══ DATA SECTION ══
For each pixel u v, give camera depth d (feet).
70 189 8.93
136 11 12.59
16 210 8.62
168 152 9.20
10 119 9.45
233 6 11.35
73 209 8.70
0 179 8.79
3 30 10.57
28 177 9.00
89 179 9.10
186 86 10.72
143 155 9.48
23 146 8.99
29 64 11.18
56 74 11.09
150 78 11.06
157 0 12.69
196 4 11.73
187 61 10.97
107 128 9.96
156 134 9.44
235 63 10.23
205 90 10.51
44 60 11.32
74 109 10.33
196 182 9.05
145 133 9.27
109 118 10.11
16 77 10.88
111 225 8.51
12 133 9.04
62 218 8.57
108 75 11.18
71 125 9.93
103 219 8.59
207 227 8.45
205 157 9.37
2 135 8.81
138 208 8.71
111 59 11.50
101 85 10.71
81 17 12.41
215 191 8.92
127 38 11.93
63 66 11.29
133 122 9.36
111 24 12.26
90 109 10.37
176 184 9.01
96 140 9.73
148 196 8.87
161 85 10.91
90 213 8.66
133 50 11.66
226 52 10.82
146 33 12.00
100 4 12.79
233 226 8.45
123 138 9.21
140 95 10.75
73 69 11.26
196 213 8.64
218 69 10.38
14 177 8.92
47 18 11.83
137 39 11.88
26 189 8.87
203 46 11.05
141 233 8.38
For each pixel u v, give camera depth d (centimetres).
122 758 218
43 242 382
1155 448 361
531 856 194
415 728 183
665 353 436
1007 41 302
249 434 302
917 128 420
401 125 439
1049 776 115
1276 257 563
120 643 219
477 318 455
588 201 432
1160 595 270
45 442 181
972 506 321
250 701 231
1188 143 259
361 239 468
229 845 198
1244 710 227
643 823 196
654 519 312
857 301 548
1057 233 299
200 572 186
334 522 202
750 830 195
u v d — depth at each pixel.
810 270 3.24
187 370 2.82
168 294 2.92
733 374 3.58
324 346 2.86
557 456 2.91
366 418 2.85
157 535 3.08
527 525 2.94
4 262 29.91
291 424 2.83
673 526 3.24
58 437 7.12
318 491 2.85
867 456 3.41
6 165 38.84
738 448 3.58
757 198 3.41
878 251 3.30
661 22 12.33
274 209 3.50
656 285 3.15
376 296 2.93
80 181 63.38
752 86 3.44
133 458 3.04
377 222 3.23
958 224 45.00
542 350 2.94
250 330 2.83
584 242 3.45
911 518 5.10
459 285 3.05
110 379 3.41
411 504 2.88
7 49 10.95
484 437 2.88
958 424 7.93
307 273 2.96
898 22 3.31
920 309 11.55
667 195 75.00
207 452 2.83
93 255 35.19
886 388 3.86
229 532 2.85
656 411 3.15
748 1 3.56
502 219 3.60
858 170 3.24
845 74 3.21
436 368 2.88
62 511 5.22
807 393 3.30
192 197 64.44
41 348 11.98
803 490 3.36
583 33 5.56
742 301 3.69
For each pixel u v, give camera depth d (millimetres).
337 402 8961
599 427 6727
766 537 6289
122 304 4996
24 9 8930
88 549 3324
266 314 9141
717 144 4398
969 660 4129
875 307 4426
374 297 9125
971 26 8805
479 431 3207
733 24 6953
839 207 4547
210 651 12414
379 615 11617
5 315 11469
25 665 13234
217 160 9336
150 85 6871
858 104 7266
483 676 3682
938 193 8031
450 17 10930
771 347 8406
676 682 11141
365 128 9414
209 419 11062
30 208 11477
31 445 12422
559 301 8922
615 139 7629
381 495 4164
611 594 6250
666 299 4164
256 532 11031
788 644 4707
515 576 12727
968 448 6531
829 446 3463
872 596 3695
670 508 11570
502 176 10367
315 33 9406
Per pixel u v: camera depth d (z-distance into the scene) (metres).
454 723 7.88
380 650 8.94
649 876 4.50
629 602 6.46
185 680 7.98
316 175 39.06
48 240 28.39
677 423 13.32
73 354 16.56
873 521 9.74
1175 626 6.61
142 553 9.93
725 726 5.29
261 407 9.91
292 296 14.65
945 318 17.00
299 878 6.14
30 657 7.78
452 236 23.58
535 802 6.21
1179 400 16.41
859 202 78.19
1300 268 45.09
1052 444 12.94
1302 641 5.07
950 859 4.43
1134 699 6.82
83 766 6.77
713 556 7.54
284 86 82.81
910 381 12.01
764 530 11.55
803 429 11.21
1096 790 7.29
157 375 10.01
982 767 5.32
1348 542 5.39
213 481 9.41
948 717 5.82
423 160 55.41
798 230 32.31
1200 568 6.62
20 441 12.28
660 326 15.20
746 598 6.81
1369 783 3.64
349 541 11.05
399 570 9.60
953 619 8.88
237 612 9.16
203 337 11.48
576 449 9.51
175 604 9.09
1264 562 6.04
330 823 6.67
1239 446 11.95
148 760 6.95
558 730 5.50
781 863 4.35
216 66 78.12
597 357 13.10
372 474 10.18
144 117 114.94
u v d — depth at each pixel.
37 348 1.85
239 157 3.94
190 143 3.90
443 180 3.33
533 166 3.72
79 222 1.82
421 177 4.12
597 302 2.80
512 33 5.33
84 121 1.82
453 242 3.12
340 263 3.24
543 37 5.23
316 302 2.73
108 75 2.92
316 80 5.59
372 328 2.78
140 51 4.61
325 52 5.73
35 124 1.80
═══
== YOUR INSTRUCTIONS ==
Filter the entries above down to the lines that hold the word "depth", and copy those lines.

== TASK RESPONSE ==
For each pixel u v, give camera depth d (feet).
For each pixel u v, give camera depth d (centimetres).
u v d — depth at each pixel.
For each pixel u v, give camera depth d (millimetres).
Per pixel u v: camera depth d (z-distance into the scene) (metres).
u v d — depth at each pixel.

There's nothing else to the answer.